A ATHIS pretende romper com esse círculo não virtuoso.

Como o projeto foi preparado?

Assim que tomamos conhecimento do Edital do CAU, que oferecia recursos de financiamento em ATHIS que poderiam chegar a R$250 mil por projeto para atuação em áreas atingidas por desastres naturais, reunimos os professores do NEIC (Júlia Gouvêa, Fabiana Costa, Regina Oliveira e Joel Felipe) e ampliamos o convite a outros docentes do IHAC (Ita Oliveira e Vanner Boere) e ainda à técnica e doutoranda Valerie Nicollier.

Apresentamos à Prefeitura de Itabuna (Secretária de Planejamento, Arqª Sônia Fontes) nosso desejo de desenvolver o projeto no Gogó da Ema e foi aceita a proposta.

Para a consecução do projeto em todas as áreas profissionais, convidamos professores da Faculdade de Arquitetura Anhanguera (Luciano Pillo e Yasminie Midlej) e do IFBA-Ilhéus (Lidiane Marques) para compor o compor o corpo técnico de docentes e supervisores dos eixos de atuação.

Outras parcerias foram agregadas para a viabilização do projeto.

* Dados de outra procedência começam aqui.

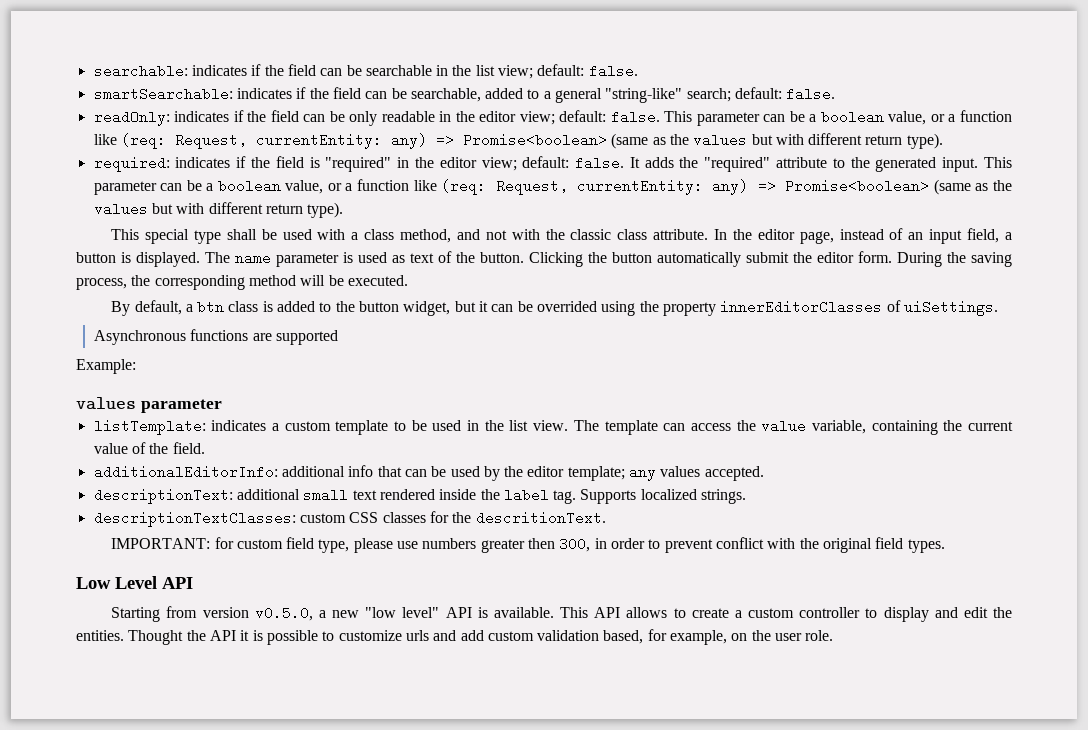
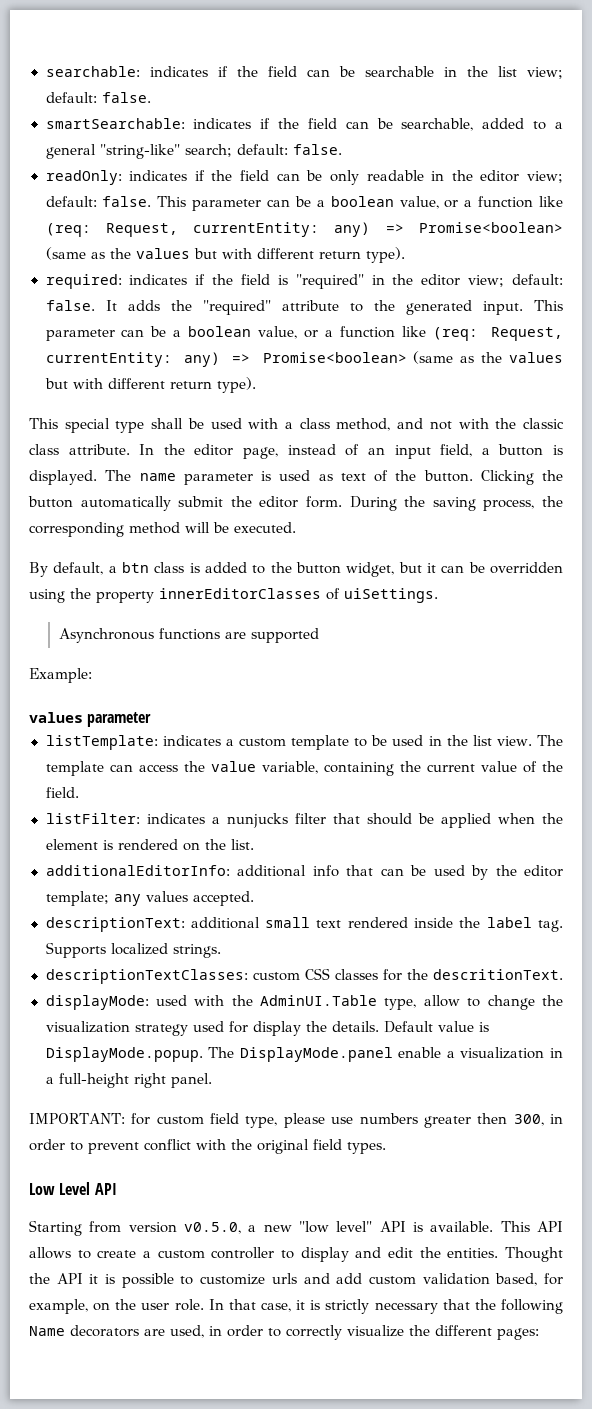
[536,301,597,312] overrided -> [489,562,563,574] overridden
(205, 448) none -> [45,813,564,828] [45,839,254,851] // listFilter: indicates a nunjucks filter that should be applied when the element is rendered on the list.
(606, 518) none -> [45,995,564,1010] [45,1021,489,1036] [45,1047,563,1062] [45,1073,212,1088] // displayMode: used with the AdminUI.Table type, allow to change the visualization strategy used for display the details. Default value is DisplayMode.popup. The DisplayMode.panel enable a visualization in a full-height right panel.
(834, 635) none -> [208,1299,564,1314] [29,1325,539,1340] In that case, it is strictly necessary that the following Name decorators are used, in order to correctly visualize the different pages:

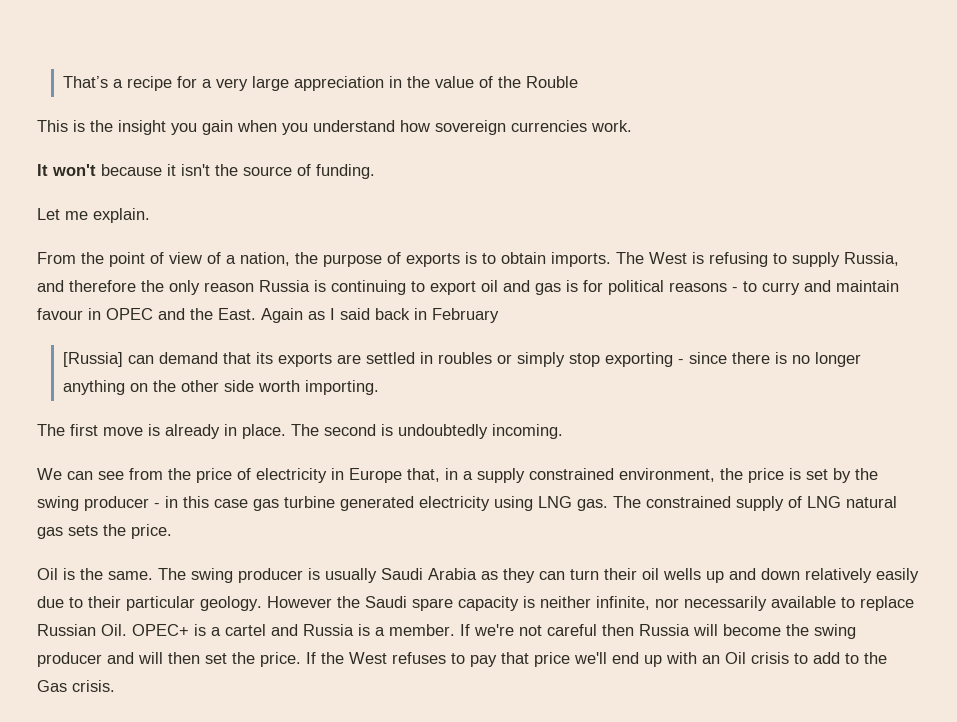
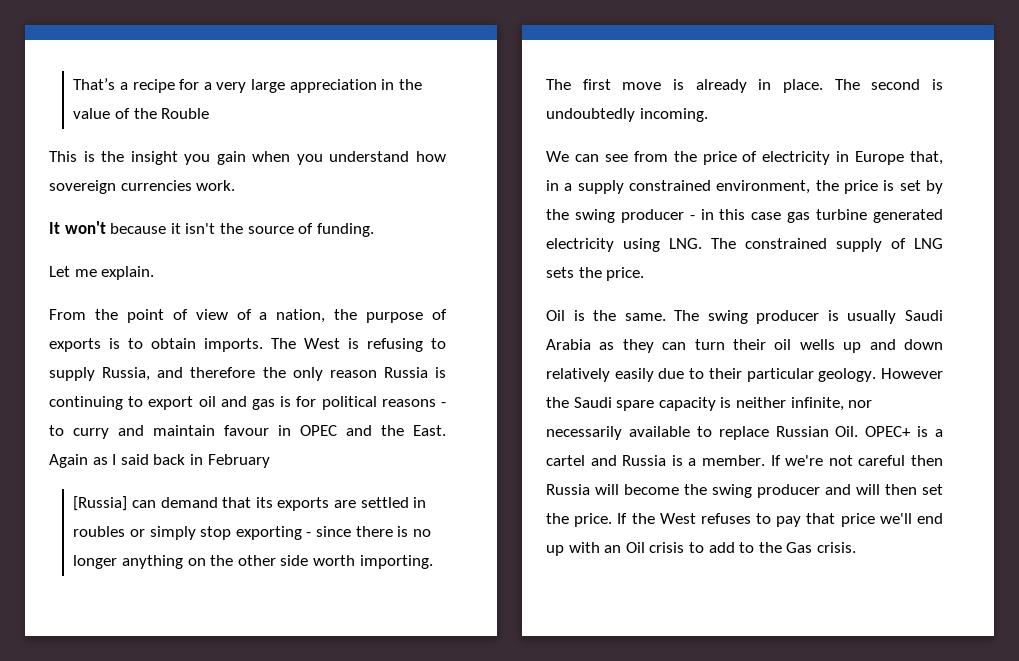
[538,496,608,511] LNG gas. -> [669,238,702,249] LNG.
[846,496,897,508] [37,527,63,539] natural gas -> (943, 243) none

A Prefeitura de Itabuna é uma parceira fundamental com o aporte de R$ 471.660 para levantamentos, projetos e obras no núcleo, pactuado com a mediação da Secretária de Planejamento Arq. Sônia Fontes e aprovação do Prefeito Augusto Castro. As atividades de formação e capacitação em ATHIS serão realizadas no Lar Fabiano de Cristo. O MESB (Movimento Sul da Bahia em Ação) também se comprometeu a apoiar o projeto. Por fim, o Ministério do Desenvolvimento Regional se disponibilizou a viabilizar recursos para as melhorias habitacionais a serem solicitadas pela Prefeitura, baseadas nos estudos que apresentaremos.

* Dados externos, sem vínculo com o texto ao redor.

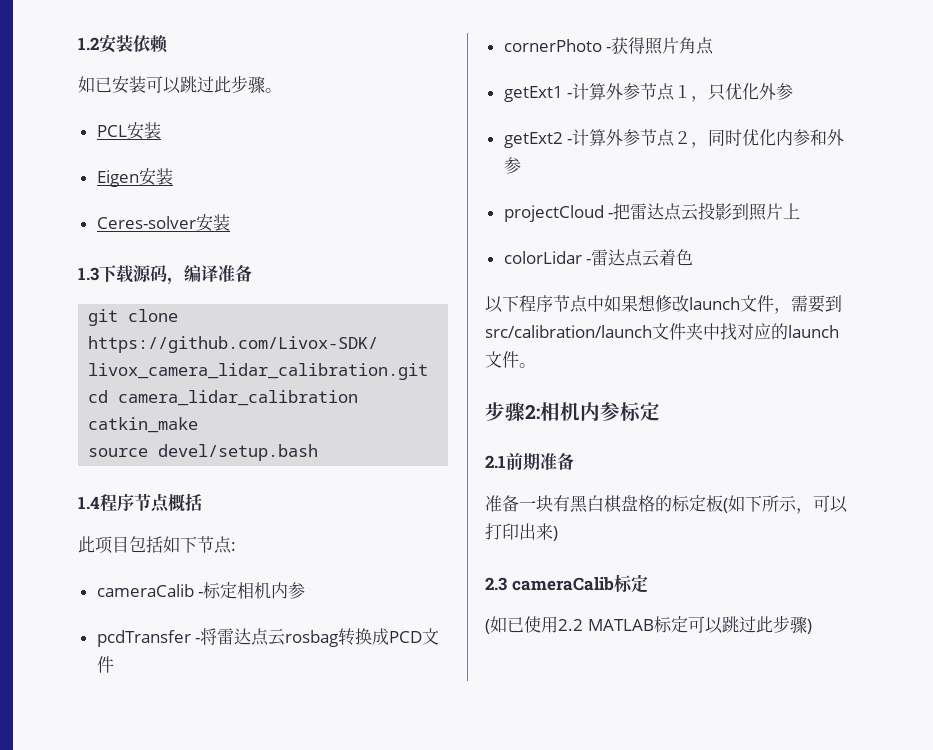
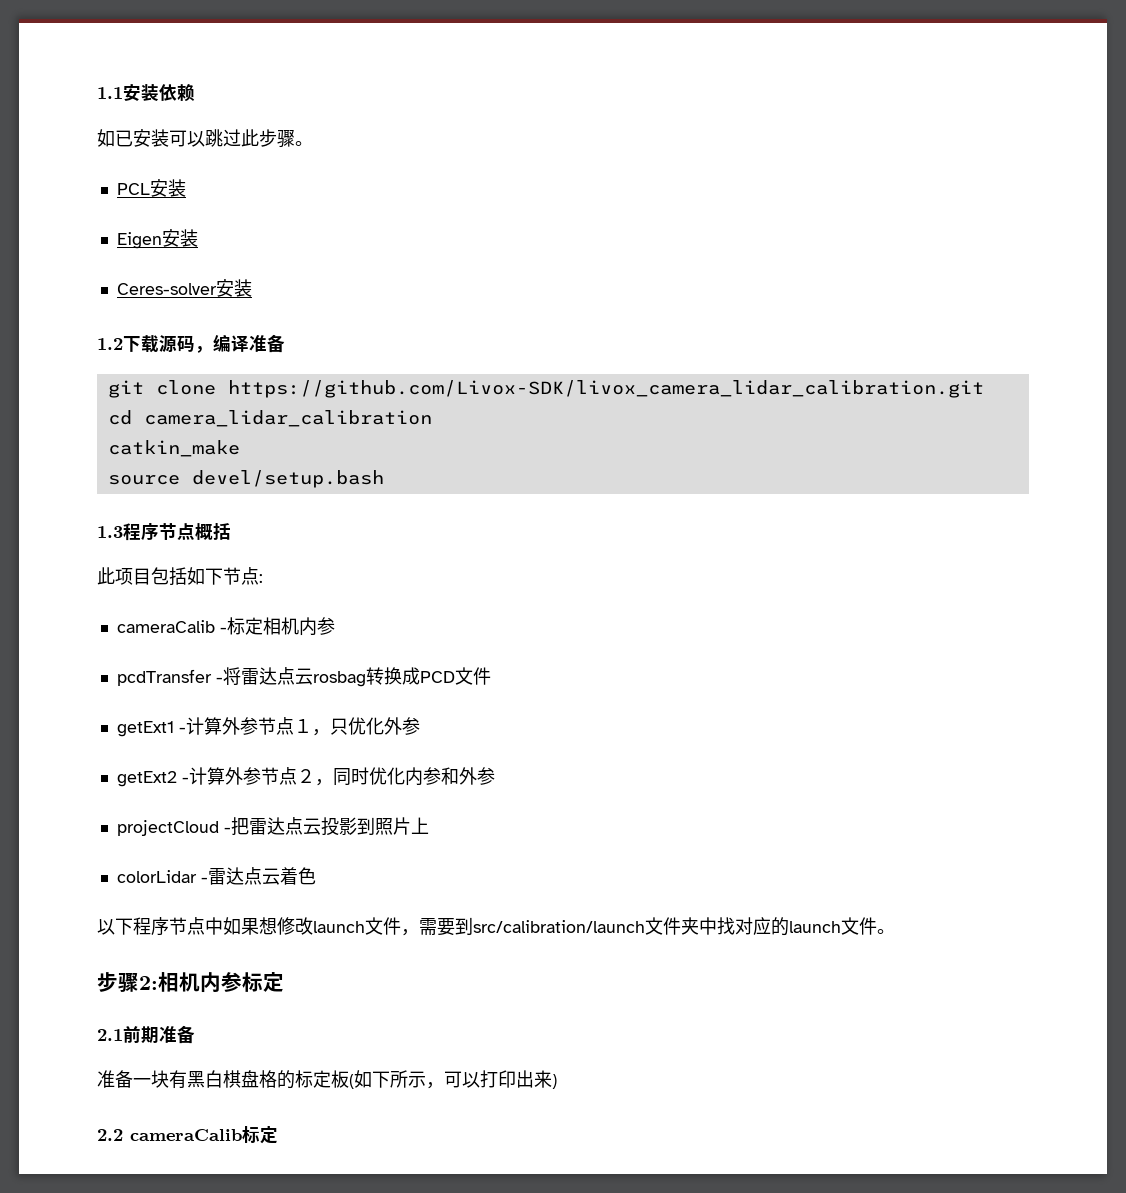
[78,37,99,50] 1.2 -> [97,87,123,99] 1.1
[78,267,99,281] 1.3 -> [97,338,123,350] 1.2
[78,496,100,509] 1.4 -> [97,526,123,538] 1.3
[503,37,715,55] // cornerPhoto -获得照片角点 -> (491, 676) none
[485,577,507,591] 2.3 -> [97,1129,123,1141] 2.2
[485,615,812,634] // (如已使用2.2 MATLAB标定可以跳过此步骤) -> (278, 1135) none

Quais os próximos passos para a implantação do projeto?

O cronograma de execução prevê 12 meses. Em novembro e dezembro de 2022 daremos início com a oferta de um Curso de Extensão em ATHIS e Direito à Cidade (6 semanas) que terá como estudantes um mix formado por profissionais de Itabuna (principalmente arquitetos), servidores da Prefeitura de Itabuna, estudantes bolsistas selecionados na UFSB, Anhanguera e IFBA-Ilhéus, moradores do Gogó da Ema e lideranças populares da área de habitação.

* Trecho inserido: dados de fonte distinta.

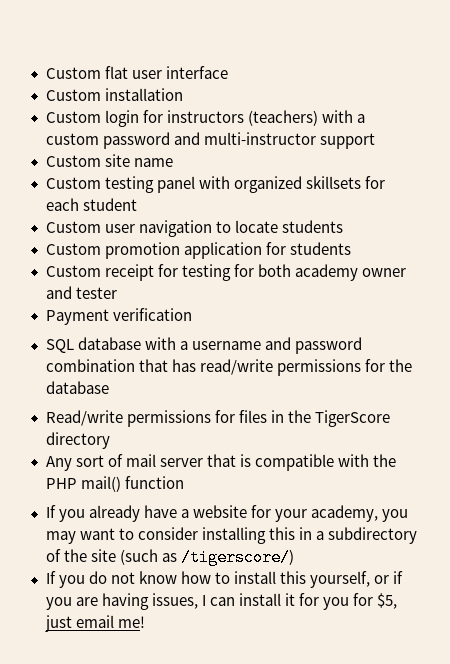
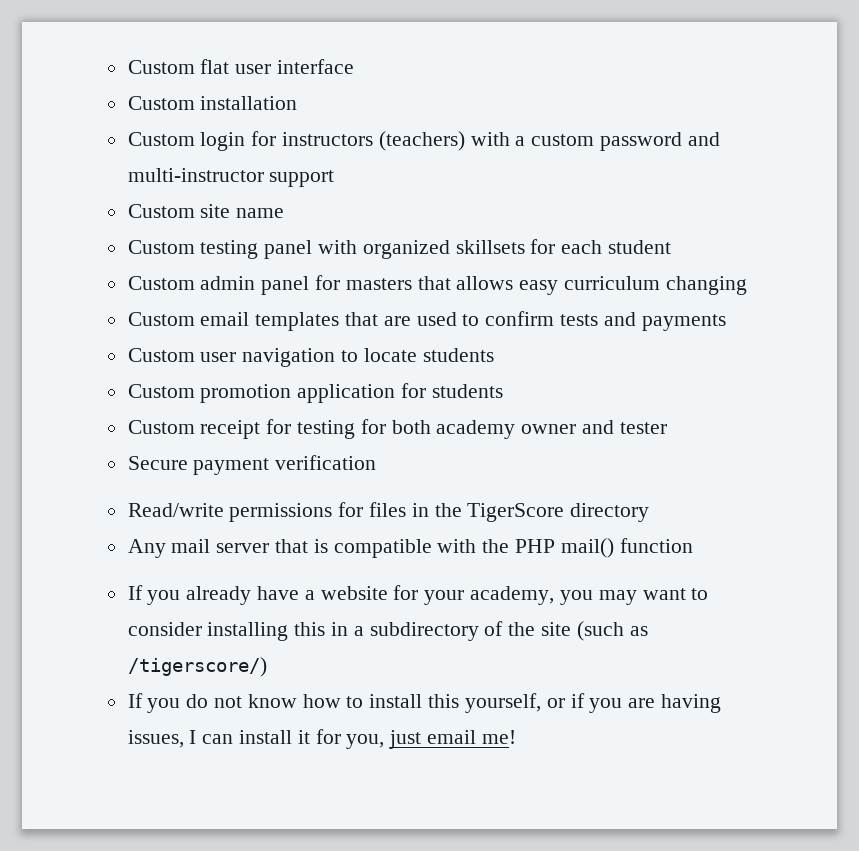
(137, 204) none -> [127,275,747,295] [127,311,726,331] // Custom admin panel for masters that allows easy curriculum changing // Custom email templates that are used to confirm tests and payments
[45,309,109,325] Payment -> [127,456,270,475] Secure payment
[45,337,362,354] [45,359,412,376] [45,381,109,394] // SQL database with a username and password combination that has read/write permissions for the database -> (377, 462) none
[75,454,123,467] sort of -> (166, 548) none
[322,593,398,610] you for $5, -> [346,734,385,749] you,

Após o curso os estudantes serão alocados nesses eixos descritos e passarão a desenvolver os projetos e ações definidos durante o curso junto aos docentes mencionados, recebendo bolsa durante 1 ano para a sua execução.

Em outubro será realizado um evento de divulgação pública do projeto com a presença de representantes das instituições parceiras e comunidade.